HALLS PLUS Cough Suppressant/Oral Anesthetic Drops (Pfizer Consumer Group)
Active Ingredients: Each drop contains Menthol 10 mg.
Purposes: Cough suppressant, Oral anesthetic
Uses: temporarily relieves: • cough due to a cold • occasional minor irritation or sore throat
Sore throat warning: if sore throat is severe, persists for more than 2 days, is accompanied or followed by fever, headache, rash, swelling, nausea, or vomiting, consult a doctor promptly. These may be serious.
Ask a doctor before use if you have • persistent or chronic cough such as occurs with smoking, asthma, or emphysema • cough accompanied by excessive phlegm (mucus)

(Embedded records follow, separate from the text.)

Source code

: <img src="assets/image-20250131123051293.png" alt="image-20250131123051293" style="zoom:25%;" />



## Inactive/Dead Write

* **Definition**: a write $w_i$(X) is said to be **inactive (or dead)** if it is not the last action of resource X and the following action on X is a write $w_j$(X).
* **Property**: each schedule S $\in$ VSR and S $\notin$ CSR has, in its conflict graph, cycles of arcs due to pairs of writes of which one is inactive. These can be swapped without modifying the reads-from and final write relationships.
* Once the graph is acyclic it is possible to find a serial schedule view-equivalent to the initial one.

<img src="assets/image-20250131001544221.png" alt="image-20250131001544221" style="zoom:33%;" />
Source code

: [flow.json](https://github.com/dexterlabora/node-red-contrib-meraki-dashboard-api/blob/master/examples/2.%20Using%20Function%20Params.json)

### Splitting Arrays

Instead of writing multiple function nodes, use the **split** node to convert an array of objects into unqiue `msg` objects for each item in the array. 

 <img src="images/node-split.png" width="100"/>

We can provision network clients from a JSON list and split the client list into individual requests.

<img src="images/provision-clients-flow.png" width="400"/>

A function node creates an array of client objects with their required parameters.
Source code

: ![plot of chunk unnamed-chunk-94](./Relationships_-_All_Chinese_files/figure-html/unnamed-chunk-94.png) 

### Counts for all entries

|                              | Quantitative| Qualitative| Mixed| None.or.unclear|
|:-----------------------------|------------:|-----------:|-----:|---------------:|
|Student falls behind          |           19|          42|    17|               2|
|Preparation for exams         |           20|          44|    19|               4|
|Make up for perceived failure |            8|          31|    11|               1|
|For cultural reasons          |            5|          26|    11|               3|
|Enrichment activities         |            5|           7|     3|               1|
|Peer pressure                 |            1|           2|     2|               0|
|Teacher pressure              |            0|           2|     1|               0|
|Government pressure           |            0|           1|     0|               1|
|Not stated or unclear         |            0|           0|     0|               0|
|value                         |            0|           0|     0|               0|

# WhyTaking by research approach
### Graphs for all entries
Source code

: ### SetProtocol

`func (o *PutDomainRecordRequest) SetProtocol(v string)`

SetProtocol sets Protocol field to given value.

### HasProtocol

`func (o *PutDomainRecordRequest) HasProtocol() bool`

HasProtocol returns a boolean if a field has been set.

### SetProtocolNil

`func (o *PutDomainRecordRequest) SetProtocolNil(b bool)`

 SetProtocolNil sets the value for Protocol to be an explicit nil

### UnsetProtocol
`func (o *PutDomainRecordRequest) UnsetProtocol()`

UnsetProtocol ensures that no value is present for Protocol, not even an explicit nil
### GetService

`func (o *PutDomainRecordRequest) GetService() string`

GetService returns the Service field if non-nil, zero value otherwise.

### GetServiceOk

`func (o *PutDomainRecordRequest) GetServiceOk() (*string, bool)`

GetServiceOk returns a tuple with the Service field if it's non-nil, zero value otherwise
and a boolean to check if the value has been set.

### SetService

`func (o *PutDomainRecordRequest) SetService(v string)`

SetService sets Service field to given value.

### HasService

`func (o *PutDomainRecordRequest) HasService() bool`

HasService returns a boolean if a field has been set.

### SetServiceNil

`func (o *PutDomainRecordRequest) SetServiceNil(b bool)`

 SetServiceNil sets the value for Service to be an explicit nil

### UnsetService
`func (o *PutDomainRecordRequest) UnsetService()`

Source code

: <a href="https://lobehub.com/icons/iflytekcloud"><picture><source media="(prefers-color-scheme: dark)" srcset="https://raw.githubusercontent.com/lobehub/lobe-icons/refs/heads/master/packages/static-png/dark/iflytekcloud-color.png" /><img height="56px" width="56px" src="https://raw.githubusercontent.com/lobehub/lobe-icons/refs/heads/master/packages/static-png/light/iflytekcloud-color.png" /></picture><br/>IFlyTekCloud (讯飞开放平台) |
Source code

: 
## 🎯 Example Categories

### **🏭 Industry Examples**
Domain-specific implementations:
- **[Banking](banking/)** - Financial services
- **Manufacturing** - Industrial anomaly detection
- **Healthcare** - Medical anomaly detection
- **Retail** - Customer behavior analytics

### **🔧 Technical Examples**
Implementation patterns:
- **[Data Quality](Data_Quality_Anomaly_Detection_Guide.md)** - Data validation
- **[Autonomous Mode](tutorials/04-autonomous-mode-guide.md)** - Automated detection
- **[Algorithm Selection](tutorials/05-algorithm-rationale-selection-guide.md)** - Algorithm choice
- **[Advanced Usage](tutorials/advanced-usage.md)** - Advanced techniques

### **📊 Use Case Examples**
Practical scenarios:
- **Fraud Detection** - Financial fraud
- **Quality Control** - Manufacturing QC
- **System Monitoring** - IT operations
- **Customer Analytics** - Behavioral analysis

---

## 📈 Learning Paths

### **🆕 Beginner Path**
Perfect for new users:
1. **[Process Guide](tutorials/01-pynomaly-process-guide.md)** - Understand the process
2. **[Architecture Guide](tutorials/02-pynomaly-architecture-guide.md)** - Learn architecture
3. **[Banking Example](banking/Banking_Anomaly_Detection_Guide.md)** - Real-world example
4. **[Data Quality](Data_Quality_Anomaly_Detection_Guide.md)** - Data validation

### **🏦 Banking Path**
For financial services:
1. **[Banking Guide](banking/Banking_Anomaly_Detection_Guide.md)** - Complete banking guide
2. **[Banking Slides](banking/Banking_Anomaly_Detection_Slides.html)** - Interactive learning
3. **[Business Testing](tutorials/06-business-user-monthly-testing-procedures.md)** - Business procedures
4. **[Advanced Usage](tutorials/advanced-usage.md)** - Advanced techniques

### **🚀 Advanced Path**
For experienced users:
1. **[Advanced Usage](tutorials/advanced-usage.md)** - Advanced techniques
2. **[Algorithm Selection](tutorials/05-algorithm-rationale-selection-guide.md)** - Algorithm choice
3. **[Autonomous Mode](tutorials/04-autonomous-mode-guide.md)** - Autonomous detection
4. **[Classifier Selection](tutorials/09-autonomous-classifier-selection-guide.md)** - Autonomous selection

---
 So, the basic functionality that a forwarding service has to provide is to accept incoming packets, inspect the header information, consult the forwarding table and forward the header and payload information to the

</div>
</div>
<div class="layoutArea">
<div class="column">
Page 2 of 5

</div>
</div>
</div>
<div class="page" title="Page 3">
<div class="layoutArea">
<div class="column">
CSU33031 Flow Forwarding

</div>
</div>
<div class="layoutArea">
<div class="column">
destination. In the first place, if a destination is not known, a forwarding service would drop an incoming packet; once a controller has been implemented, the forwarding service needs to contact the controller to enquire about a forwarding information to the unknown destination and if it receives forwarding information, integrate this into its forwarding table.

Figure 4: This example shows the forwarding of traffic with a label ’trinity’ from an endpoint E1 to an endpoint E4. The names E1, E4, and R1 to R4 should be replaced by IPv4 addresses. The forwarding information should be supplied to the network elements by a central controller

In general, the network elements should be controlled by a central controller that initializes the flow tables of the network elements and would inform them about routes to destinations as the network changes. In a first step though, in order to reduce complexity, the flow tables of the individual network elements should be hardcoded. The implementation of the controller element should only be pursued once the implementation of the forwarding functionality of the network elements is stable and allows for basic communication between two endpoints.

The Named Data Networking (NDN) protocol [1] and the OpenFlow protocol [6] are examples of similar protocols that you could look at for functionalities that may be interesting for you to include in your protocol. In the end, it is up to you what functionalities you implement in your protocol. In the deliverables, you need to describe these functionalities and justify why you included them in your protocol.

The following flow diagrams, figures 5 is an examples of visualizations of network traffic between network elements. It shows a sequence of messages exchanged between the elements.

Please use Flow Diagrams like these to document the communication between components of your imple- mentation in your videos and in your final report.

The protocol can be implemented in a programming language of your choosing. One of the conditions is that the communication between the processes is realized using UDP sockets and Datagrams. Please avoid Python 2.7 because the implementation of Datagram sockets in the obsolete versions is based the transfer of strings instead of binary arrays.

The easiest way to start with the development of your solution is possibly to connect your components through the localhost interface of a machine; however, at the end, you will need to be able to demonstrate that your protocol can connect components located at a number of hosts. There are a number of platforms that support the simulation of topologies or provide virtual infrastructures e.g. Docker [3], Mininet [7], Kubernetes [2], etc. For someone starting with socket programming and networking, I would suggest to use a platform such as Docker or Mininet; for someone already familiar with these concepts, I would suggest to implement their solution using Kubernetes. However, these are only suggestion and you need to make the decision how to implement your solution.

Stop use and ask a doctor if • cough persists for more than 1 week, tends to recur, or is accompanied by fever, rash, or persistent headache. These could be signs of a serious condition. • sore mouth does not improve in 7 days • irritation, pain, or redness persists or worsens
Keep out of reach of children.
Directions: • adults and children 5 years and over: dissolve 1 drop slowly in the mouth. Repeat every hour as needed. • children under 5 years: ask a doctor
Inactive Ingredients: MENTHO-LYPTUS: carrageenan, flavors, glucose syrup, glycerin, partially hydrogenated cottonseed oil, pectin, soy lecithin, sucrose. CHERRY: blue 2, carrageenan, flavors, glucose syrup, glycerin, partially hydrogenated cottonseed oil, pectin, red 40, soy lecithin, sucrose. HONEY-LEMON: beta carotene, carrageenan, flavors, glucose syrup, glycerin, honey, partially hydrogenated cottonseed oil, pectin, soy lecithin, sucrose.
Halls Plus Cough Suppressant / Throat Drops are available in single sticks of 10 drops each and in bags of 25 drops. They are available in three flavors: Regular Mentho-Lyptus, Cherry and Honey-Lemon.
PRODUCT PHOTO(S):NOTE: These photos can be used only for identification by shape, color, and imprint. They do not depict actual or relative size.
The product samples shown here have been supplied by the manufacturer. While every effort has been made to assure accurate reproduction, please remember that any visual identification should be considered preliminary. In cases of poisoning or suspected overdosage, the drug's identity should be verified by chemical analysis.